Hachette.net constitue un cas particulier dans l’ensemble de ces magazines conçus comme de véritables guides de l’Internet.

Comme eux, cette publication propose un tour d’horizon des différents sites présents sur le réseau informatique mondial, mais avec une activité rédactionnelle plus intense : chacune des adresses répertoriées est accompagnée d’une notice très complète.

Les thématiques qu’elle développe dans chacun de ses numéros ont en outre une visée moins utilitariste que dans les autres magazines.
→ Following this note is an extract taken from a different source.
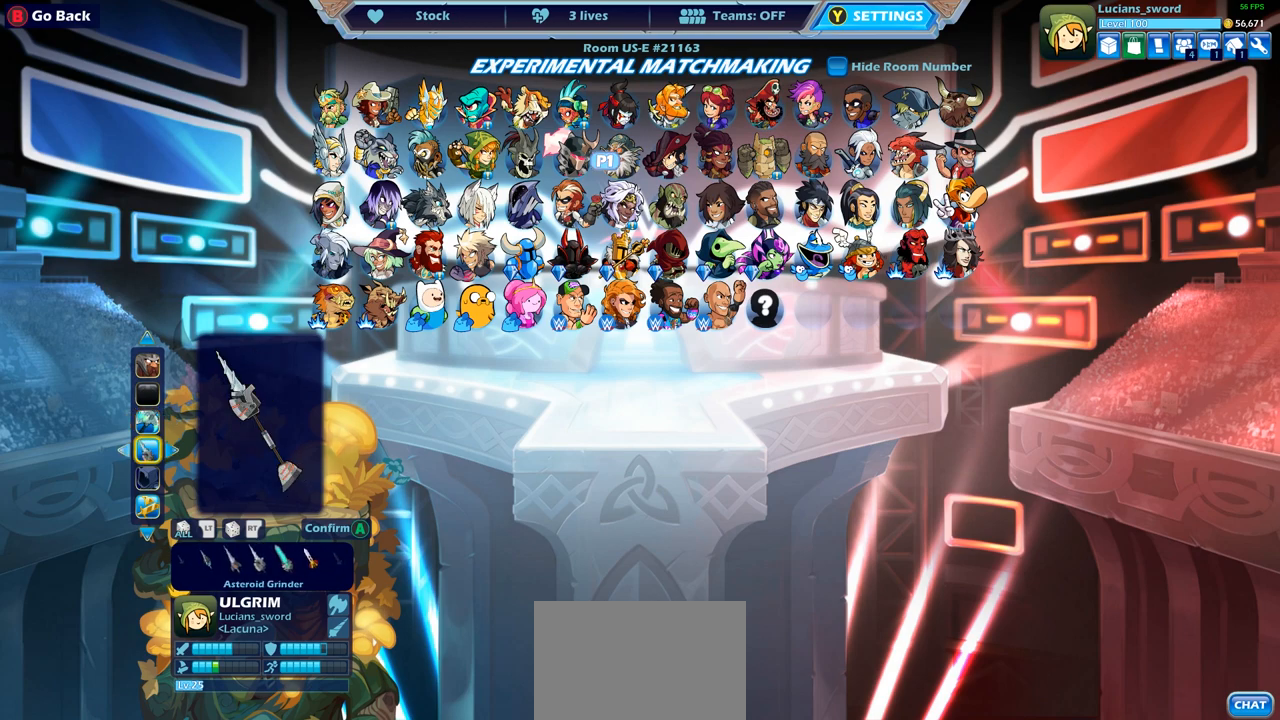
{"buttons": ["DPAD_LEFT"], "left_stick": "center", "right_stick": "center", "events": [[450, "DPAD_LEFT", "down"]]}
Elles font notamment davantage appel à des notions de plaisir et de divertissement : par exemple le n°2 est consacré à la littérature, le n°4 au cinéma, le n°8 aux musées, le n°9 aux jeux, le n°10 au football, ou encore le n°11 à la musique.

Ajoutons que ce magazine appartient au groupe de communication Matra-Hachette, également propriétaire du magazine Planète Internet apparu pendant la période cyber, pour souligner à nouveau que Hachette.net occupe une position intermédiaire par rapport à l’autre voie de la catégorie loisir de la presse multimédia.